根据练习文本,因疾病在乡镇卫生院门诊就诊所产生的费用,可凭农村医疗报销百分之多少?

练习文本 -
────────────────────────────────────────

在农村,每年村里都会组织缴纳老百姓农村医疗报销,其目的就是减轻群众的医疗负担。在老百姓因为疾病生病住院时,农村医疗保险能报销一部分医疗费用,减少开支,从而减轻负担。那农村医疗保险报销百分之多少?报销标准是什么?
农村医疗报销报销百分之多少是根据就医医院的级别来的,并且门诊和住院报销的比例也不一样。
1、门诊报销比例
在因为疾病去到村卫生室门诊进行就诊,那么所产生的费用,老百姓能凭农村医疗报销25%。
在因疾病去到乡镇卫生院就诊,在门诊就诊所产生的费用,老百姓能凭农村医疗报销40%。
在因疾病去县级医院就诊,在门诊就诊所产生的费用,老百姓能凭农村医疗报销30%。
在县外门诊和打有价疫苗所产生的费用是不能进行报销的,当然特定慢性病门诊能报销。
2、住院报销比例
在乡镇疾病的卫生院住院治疗,期间所产生的费用300以内能凭农村医疗报销40%,所产生费用超过300,则报销55%。
在县级医院住院治疗,期间所产生的费用300以内凭农村医疗报销30%,所产生费用超过300,则报销40%。
在县外所产生住院治疗,期间所产生的费用2万以内,凭农村医疗报销20%,产生费用超过2万,则报销35%。
农村医疗保险报销不同的医院级别报销标准也不一样,同时门诊和住院报销的标准也不一样。
1、门诊报销标准
在村卫生室去看病就诊,处方药费以及临时补液处方药费都有限额,前者只有10元,后者限额50元。
在镇卫生院看病就诊,检查费用以及手术费用的限额在50元,处方药费也有100元的限额。
在二级医院和三级医院看病就诊,检查费用以及手术费用的限额均在50元,处方药费限额均在200元。
2、住院报销标准
住院期间能报销的有药费、检查费以及手术费,其中检查费限额为200元,手术费,超过1000元的,按照1000报销。如果是60周岁的老年人,在镇卫生院进行住院治疗,那么每天的治疗费以及护理费会补偿10元。

────────────────────────────────────────

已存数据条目
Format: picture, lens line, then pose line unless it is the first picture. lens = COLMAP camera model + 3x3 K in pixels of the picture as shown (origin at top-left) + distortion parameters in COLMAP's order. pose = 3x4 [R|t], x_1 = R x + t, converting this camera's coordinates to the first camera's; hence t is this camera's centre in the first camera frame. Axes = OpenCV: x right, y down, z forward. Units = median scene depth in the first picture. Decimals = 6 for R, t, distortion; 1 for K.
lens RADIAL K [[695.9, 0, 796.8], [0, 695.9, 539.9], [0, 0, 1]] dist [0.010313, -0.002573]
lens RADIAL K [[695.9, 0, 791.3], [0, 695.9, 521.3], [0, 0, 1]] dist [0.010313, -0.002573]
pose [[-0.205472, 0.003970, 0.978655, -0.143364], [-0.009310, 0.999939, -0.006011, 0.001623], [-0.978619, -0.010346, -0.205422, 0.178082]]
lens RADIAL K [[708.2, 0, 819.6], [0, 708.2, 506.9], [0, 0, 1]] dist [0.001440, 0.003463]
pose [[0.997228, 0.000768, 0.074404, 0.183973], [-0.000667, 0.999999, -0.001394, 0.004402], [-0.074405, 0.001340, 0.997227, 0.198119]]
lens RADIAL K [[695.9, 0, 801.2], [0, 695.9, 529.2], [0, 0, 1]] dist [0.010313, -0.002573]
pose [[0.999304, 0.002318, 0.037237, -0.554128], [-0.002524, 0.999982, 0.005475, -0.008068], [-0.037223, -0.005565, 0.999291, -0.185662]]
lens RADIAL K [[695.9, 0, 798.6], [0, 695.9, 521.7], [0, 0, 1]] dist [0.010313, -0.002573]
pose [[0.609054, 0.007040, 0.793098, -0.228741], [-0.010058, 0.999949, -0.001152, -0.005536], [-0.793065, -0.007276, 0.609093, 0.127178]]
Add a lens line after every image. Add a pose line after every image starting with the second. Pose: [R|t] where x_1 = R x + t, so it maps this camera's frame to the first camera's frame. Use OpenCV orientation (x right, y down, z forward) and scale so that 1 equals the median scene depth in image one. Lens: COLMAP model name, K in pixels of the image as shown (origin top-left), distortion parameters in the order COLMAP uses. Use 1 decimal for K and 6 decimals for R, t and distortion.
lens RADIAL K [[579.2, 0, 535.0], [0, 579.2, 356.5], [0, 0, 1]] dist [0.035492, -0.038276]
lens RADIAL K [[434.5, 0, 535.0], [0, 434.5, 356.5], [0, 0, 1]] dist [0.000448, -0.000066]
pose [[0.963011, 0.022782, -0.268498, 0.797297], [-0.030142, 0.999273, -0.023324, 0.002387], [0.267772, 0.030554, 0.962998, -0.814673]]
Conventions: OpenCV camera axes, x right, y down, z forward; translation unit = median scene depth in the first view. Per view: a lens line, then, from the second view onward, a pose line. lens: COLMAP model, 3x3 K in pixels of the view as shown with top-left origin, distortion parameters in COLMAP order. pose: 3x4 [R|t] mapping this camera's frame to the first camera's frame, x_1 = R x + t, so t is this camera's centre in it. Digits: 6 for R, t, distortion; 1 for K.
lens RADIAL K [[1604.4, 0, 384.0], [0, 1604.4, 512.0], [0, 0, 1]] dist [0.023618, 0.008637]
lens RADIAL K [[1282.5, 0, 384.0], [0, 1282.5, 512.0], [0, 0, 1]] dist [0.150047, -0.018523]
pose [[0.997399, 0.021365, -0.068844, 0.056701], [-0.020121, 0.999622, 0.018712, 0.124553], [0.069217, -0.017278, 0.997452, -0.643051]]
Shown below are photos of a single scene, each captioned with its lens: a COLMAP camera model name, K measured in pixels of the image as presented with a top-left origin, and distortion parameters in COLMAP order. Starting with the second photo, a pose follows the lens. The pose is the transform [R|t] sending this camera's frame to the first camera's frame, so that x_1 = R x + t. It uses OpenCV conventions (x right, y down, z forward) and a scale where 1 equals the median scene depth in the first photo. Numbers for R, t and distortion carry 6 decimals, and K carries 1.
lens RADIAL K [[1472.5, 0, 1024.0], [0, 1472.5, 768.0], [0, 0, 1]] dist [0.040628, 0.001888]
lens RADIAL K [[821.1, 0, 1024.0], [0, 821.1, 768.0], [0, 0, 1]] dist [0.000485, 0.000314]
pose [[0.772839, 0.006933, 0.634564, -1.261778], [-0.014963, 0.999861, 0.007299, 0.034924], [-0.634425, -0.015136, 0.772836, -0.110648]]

────────────────────────────────────────

参考答案 - 可报销40%。